Loch Ness DNA analysis suggests monster could be a big ol' eel
Last year, we heard about a scientist who was headed to Loch Ness to search for the monster's DNA. Well, the results of his study are now in, and he believes the creature might be a type of giant eel.
The project is headed by Prof. Neil Gemmell, from New Zealand's University of Otago. Working with his Loch Ness Hunters research team, he's been busy extracting hundreds of water samples both from Loch Ness and from the nearby Lochs Garry, Oich and Morar – the latter three served as controls.
All of those samples were then analyzed, in order to see what "environmental DNA" (eDNA) they contained. eDNA continuously finds its way into bodies of water as aquatic organisms defecate, slough off dead skin, or otherwise release genetic material.
Therefore, by seeing what sort of eDNA is in the water, scientists can ascertain which species are present. Among other things, environmental DNA analysis has previously been used to track migratory fish, look for great white sharks, and receive warnings of a frog-killing fungus.

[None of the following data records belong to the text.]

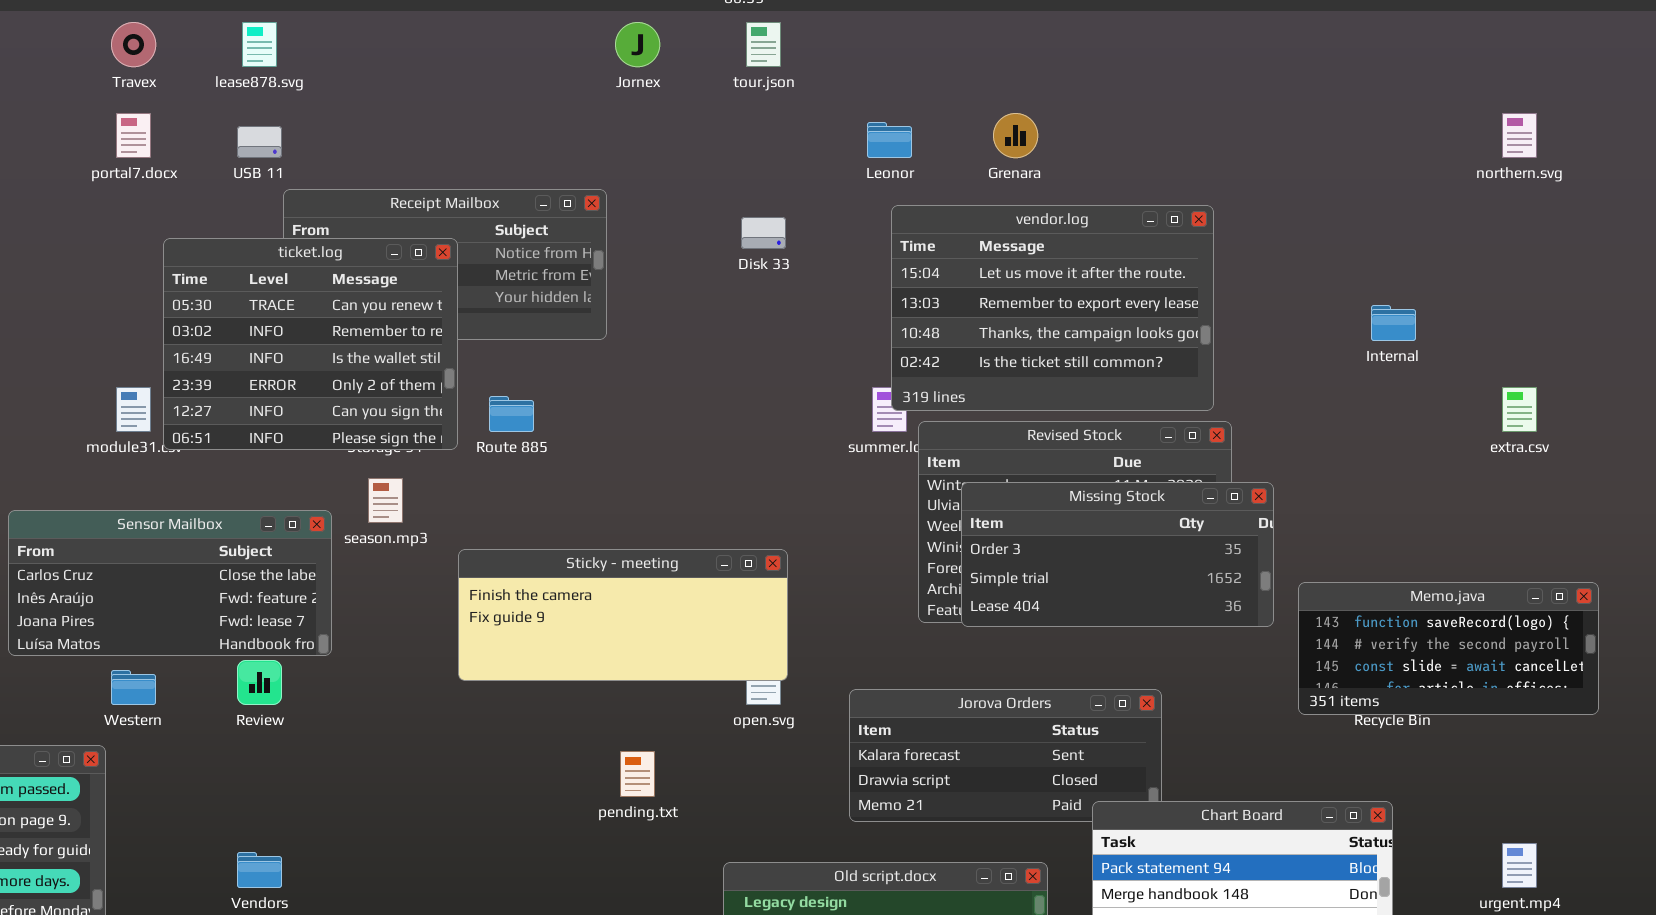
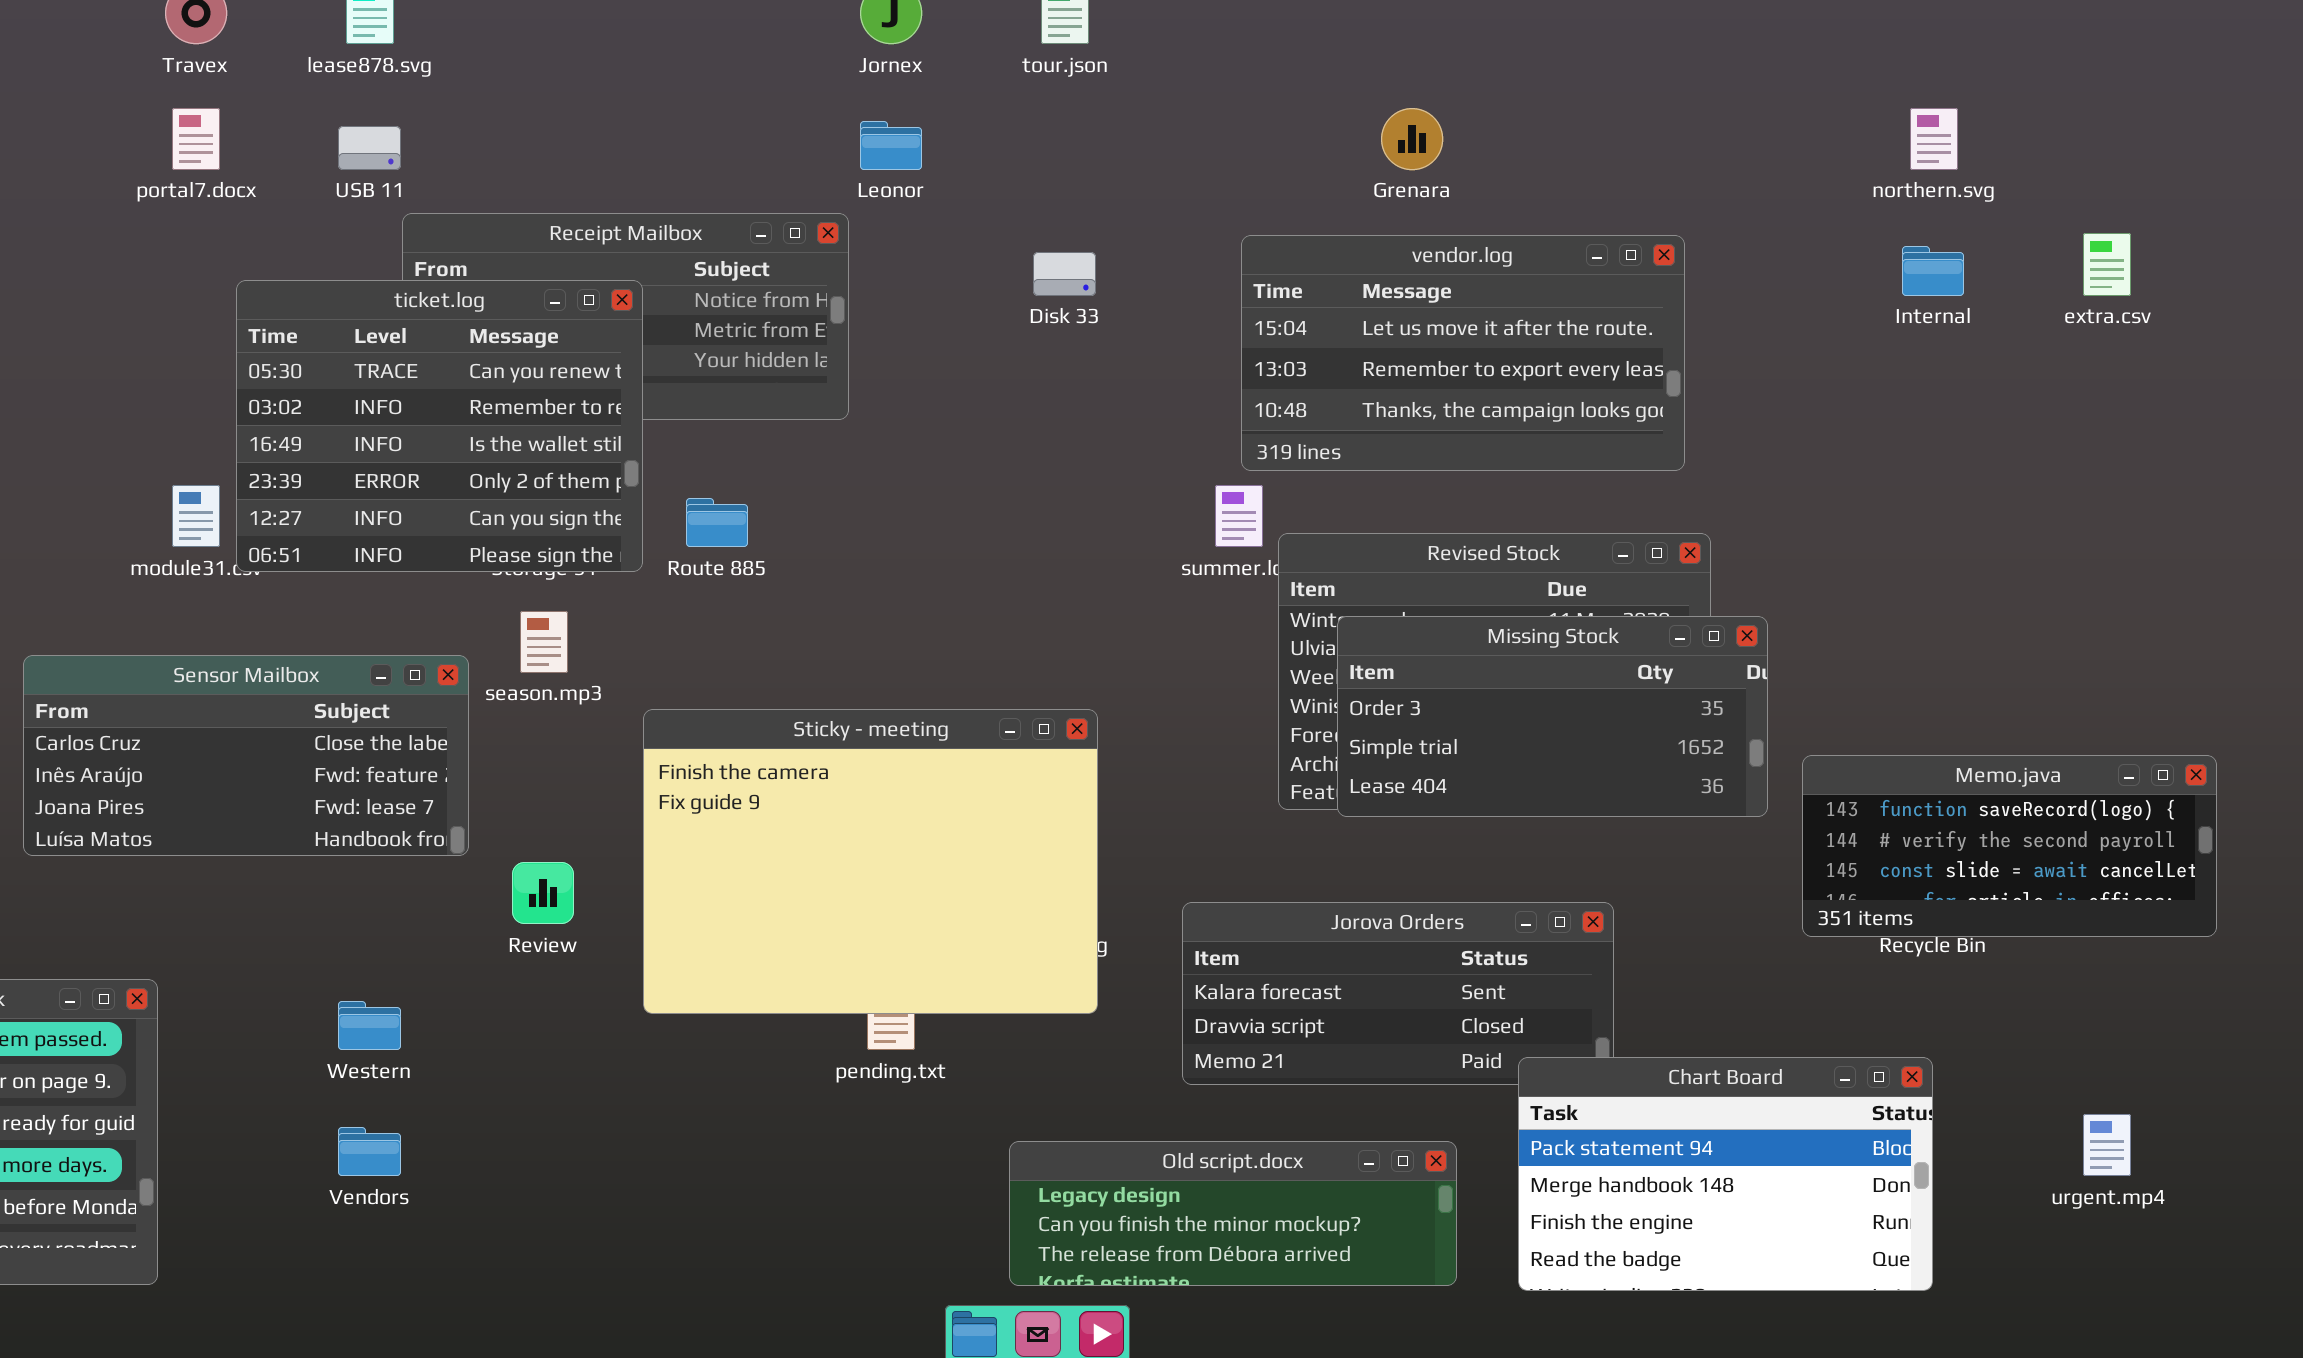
northern.svg: [1502,113,1537,158] -> [1910,108,1958,170], moved
Leonor: [867,122,912,158] -> [860,121,922,170], moved
vendor.log: [891,205,1214,411] -> [1241,235,1685,471], resized
Internal: [1371,305,1416,341] -> [1902,246,1964,296], moved
extra.csv: [1502,387,1537,432] -> [2083,233,2131,296], moved
Sticky - meeting: [458,549,788,681] -> [643,709,1098,1014], resized
Review: [237,660,282,705] -> [512,862,574,924], moved
Western: [111,670,156,705] -> [338,1001,401,1050], moved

Of course, given that there's no verified monster DNA already on file, Gemmell wasn't able to declare that any of the eDNA he found was certifiably from the beast. Instead, he was looking for the DNA of known animals that are suspected of being mistaken for the monster, or for mystery DNA that has no recorded match.
First of all, sorry, but his findings strongly indicate that the monster is not a still-surviving prehistoric reptile known as a plesiosaur. "Unfortunately, we can't find any evidence of a creature that's remotely related to that in our environmental DNA sequence data," he says. "So, we don’t think the plesiosaur idea holds up based on the data we have."
There was additionally no eDNA indicating the presence of giant catfish or sturgeons, or of Greenland sharks, all of which have been put forward as monster candidates. That said, it's possible that their DNA could simply have been missed in the sampling process, or that it's only present in the water during the times of year when those animals migrate in and out of the lake.
What there was a lot of, however, is eel eDNA – and giant eels have previously been suggested as yet another explanation for monster sightings.
"Our data doesn’t show their size, but the sheer quantity of the material says that we can't discount the possibility that there may be giant eels in Loch Ness," says Gemmell. "We need to investigate more to confirm or deny the theory."
All told, the study identified the eDNA of 11 species of fish, three species of amphibian, 22 species of birds and 19 mammals – all of which are already known to science.